■ Aim of the task
Here the job is to transcribe the data exactly while omitting the images.

Saved entries:
------------------------
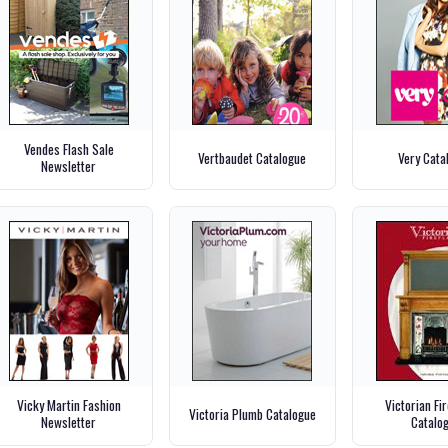
Vendes Flash Sale
Vertbaudet Catalogue
Very Cata
Newsletter
Vicky Martin Fashion
Victorian Fi
Victoria Plumb Catalogue
Newsletter
Catalo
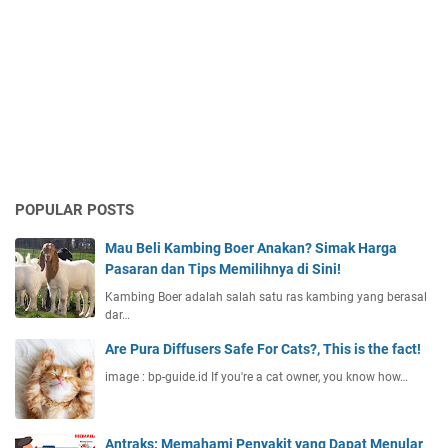
POPULAR POSTS
Mau Beli Kambing Boer Anakan? Simak Harga
Pasaran dan Tips Memilihnya di Sini!
Kambing Boer adalah salah satu ras kambing yang berasal
dar…
Are Pura Diffusers Safe For Cats?, This is the fact!
image : bp-guide.id If you're a cat owner, you know how…
Antraks: Memahami Penyakit yang Dapat Menular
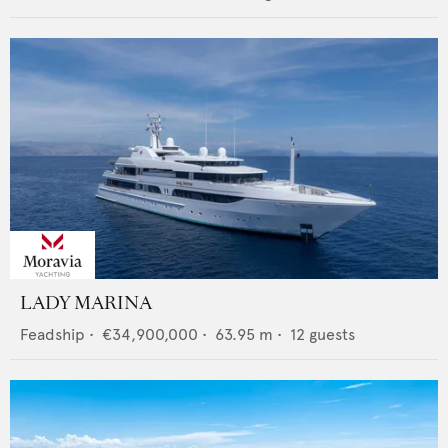
LADY MARINA
Feadship
•
€34,900,000
•
63.95
m •
12
guests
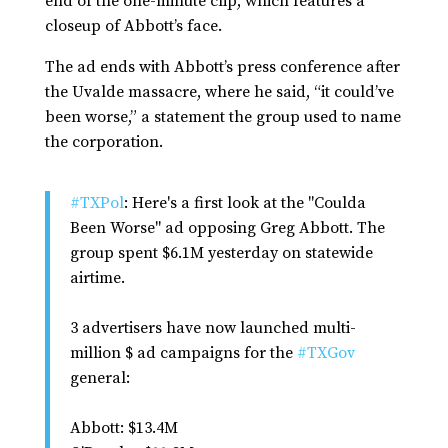
end of the one-minute clip, which features a
closeup of Abbott’s face.
The ad ends with Abbott’s press conference after
the Uvalde massacre, where he said, “it could’ve
been worse,” a statement the group used to name
the corporation.
#TXPol
: Here's a first look at the "Coulda
Been Worse" ad opposing Greg Abbott. The
group spent $6.1M yesterday on statewide
airtime.
3 advertisers have now launched multi-
million $ ad campaigns for the
#TXGov
general:
Abbott: $13.4M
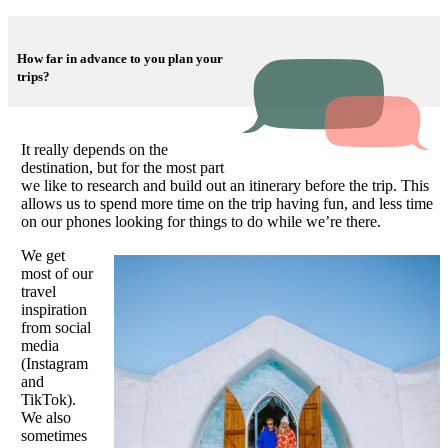
How far in advance to you plan your
trips?
It really depends on the
destination, but for the most part
we like to research and build out an itinerary before the trip. This
allows us to spend more time on the trip having fun, and less time
on our phones looking for things to do while we’re there.
We get
most of our
travel
inspiration
from social
media
(Instagram
and
TikTok).
We also
sometimes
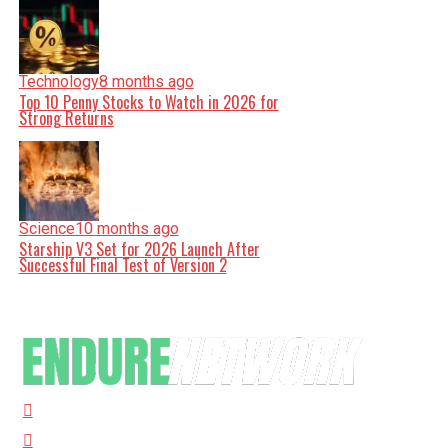
Technology
8 months ago
Top 10 Penny Stocks to Watch in 2026 for
Strong Returns
Science
10 months ago
Starship V3 Set for 2026 Launch After
Successful Final Test of Version 2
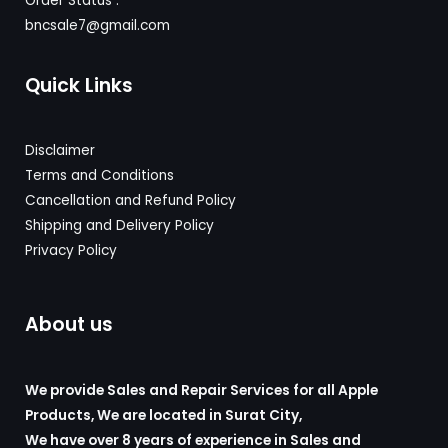
Order Status :
bncsale7@gmail.com
Quick Links
Disclaimer
Terms and Conditions
Cancellation and Refund Policy
Shipping and Delivery
Policy
Privacy Policy
About us
We provide Sales and Repair Services for all Apple
Products, We are located in Surat City,
We have over 8 years of experience in Sales and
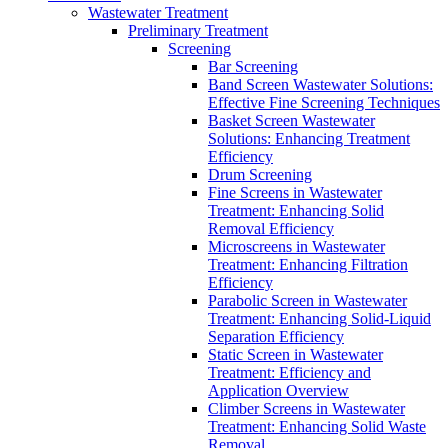
Wastewater Treatment
Preliminary Treatment
Screening
Bar Screening
Band Screen Wastewater Solutions:
Effective Fine Screening Techniques
Basket Screen Wastewater
Solutions: Enhancing Treatment
Efficiency
Drum Screening
Fine Screens in Wastewater
Treatment: Enhancing Solid
Removal Efficiency
Microscreens in Wastewater
Treatment: Enhancing Filtration
Efficiency
Parabolic Screen in Wastewater
Treatment: Enhancing Solid-Liquid
Separation Efficiency
Static Screen in Wastewater
Treatment: Efficiency and
Application Overview
Climber Screens in Wastewater
Treatment: Enhancing Solid Waste
Removal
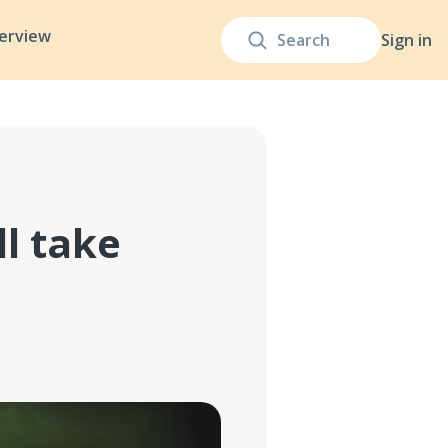
terview
Sign in
l take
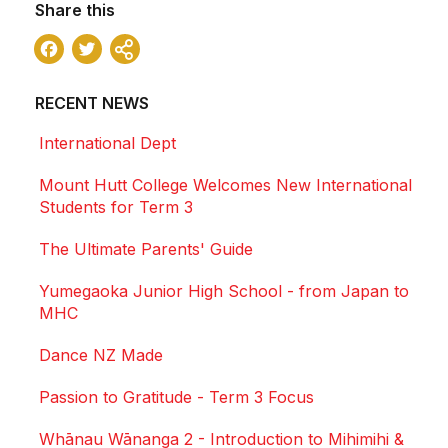
Share this
Facebook
Twitter
Share
RECENT NEWS
International Dept
Mount Hutt College Welcomes New International
Students for Term 3
The Ultimate Parents' Guide
Yumegaoka Junior High School - from Japan to
MHC
Dance NZ Made
Passion to Gratitude - Term 3 Focus
Whānau Wānanga 2 - Introduction to Mihimihi &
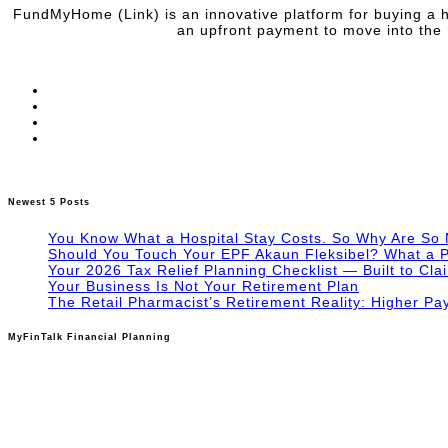
FundMyHome (Link) is an innovative platform for buying a h
an upfront payment to move into the 
Newest 5 Posts
You Know What a Hospital Stay Costs. So Why Are So
Should You Touch Your EPF Akaun Fleksibel? What a P
Your 2026 Tax Relief Planning Checklist — Built to Cla
Your Business Is Not Your Retirement Plan
The Retail Pharmacist’s Retirement Reality: Higher Pa
MyFinTalk Financial Planning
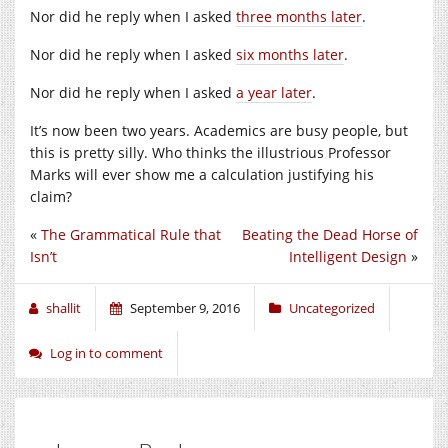
Nor did he reply when I asked
three months later
.
Nor did he reply when I asked
six months later
.
Nor did he reply when I asked
a year later
.
It’s now been two years. Academics are busy people, but
this is pretty silly. Who thinks the illustrious Professor
Marks will ever show me a calculation justifying his
claim?
«
The Grammatical Rule that
Beating the Dead Horse of
Isn’t
Intelligent Design
»
shallit
September 9, 2016
Uncategorized
Log in to comment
------------------------
■ Answer space
Vendes Flash Sale
Vertbaudet Catalogue
Very Cata
Newsletter
Vicky Martin Fashion
Victorian Fi
Victoria Plumb Catalogue
Newsletter
Catalo
POPULAR POSTS
Mau Beli Kambing Boer Anakan? Simak Harga
Pasaran dan Tips Memilihnya di Sini!
Kambing Boer adalah salah satu ras kambing yang berasal
dar…
Are Pura Diffusers Safe For Cats?, This is the fact!
image : bp-guide.id If you're a cat owner, you know how…
Antraks: Memahami Penyakit yang Dapat Menular
LADY MARINA
Feadship
•
€34,900,000
•
63.95
m •
12
guests
end of the one-minute clip, which features a
closeup of Abbott’s face.
The ad ends with Abbott’s press conference after
the Uvalde massacre, where he said, “it could’ve
been worse,” a statement the group used to name
the corporation.
#TXPol
: Here's a first look at the "Coulda
Been Worse" ad opposing Greg Abbott. The
group spent $6.1M yesterday on statewide
airtime.
3 advertisers have now launched multi-
million $ ad campaigns for the
#TXGov
general:
Abbott: $13.4M
How far in advance to you plan your
trips?
It really depends on the
destination, but for the most part
we like to research and build out an itinerary before the trip. This
allows us to spend more time on the trip having fun, and less time
on our phones looking for things to do while we’re there.
We get
most of our
travel
inspiration
from social
media
(Instagram
and
TikTok).
We also
sometimes
Technology
8 months ago
Top 10 Penny Stocks to Watch in 2026 for
Strong Returns
Science
10 months ago
Starship V3 Set for 2026 Launch After
Successful Final Test of Version 2
Order Status :
bncsale7@gmail.com
Quick Links
Disclaimer
Terms and Conditions
Cancellation and Refund Policy
Shipping and Delivery
Policy
Privacy Policy
About us
We provide Sales and Repair Services for all Apple
Products, We are located in Surat City,
We have over 8 years of experience in Sales and
Wastewater Treatment
Preliminary Treatment
Screening
Bar Screening
Band Screen Wastewater Solutions:
Effective Fine Screening Techniques
Basket Screen Wastewater
Solutions: Enhancing Treatment
Efficiency
Drum Screening
Fine Screens in Wastewater
Treatment: Enhancing Solid
Removal Efficiency
Microscreens in Wastewater
Treatment: Enhancing Filtration
Efficiency
Parabolic Screen in Wastewater
Treatment: Enhancing Solid-Liquid
Separation Efficiency
Static Screen in Wastewater
Treatment: Efficiency and
Application Overview
Climber Screens in Wastewater
Treatment: Enhancing Solid Waste
Removal
terview
Sign in
l take
Share this
Facebook
Twitter
Share
RECENT NEWS
International Dept
Mount Hutt College Welcomes New International
Students for Term 3
The Ultimate Parents' Guide
Yumegaoka Junior High School - from Japan to
MHC
Dance NZ Made
Passion to Gratitude - Term 3 Focus
Whānau Wānanga 2 - Introduction to Mihimihi &
FundMyHome (Link) is an innovative platform for buying a h
an upfront payment to move into the 
Newest 5 Posts
You Know What a Hospital Stay Costs. So Why Are So
Should You Touch Your EPF Akaun Fleksibel? What a P
Your 2026 Tax Relief Planning Checklist — Built to Cla
Your Business Is Not Your Retirement Plan
The Retail Pharmacist’s Retirement Reality: Higher Pa
MyFinTalk Financial Planning
Nor did he reply when I asked
three months later
.
Nor did he reply when I asked
six months later
.
Nor did he reply when I asked
a year later
.
It’s now been two years. Academics are busy people, but
this is pretty silly. Who thinks the illustrious Professor
Marks will ever show me a calculation justifying his
claim?
«
The Grammatical Rule that
Beating the Dead Horse of
Isn’t
Intelligent Design
»
shallit
September 9, 2016
Uncategorized
Log in to comment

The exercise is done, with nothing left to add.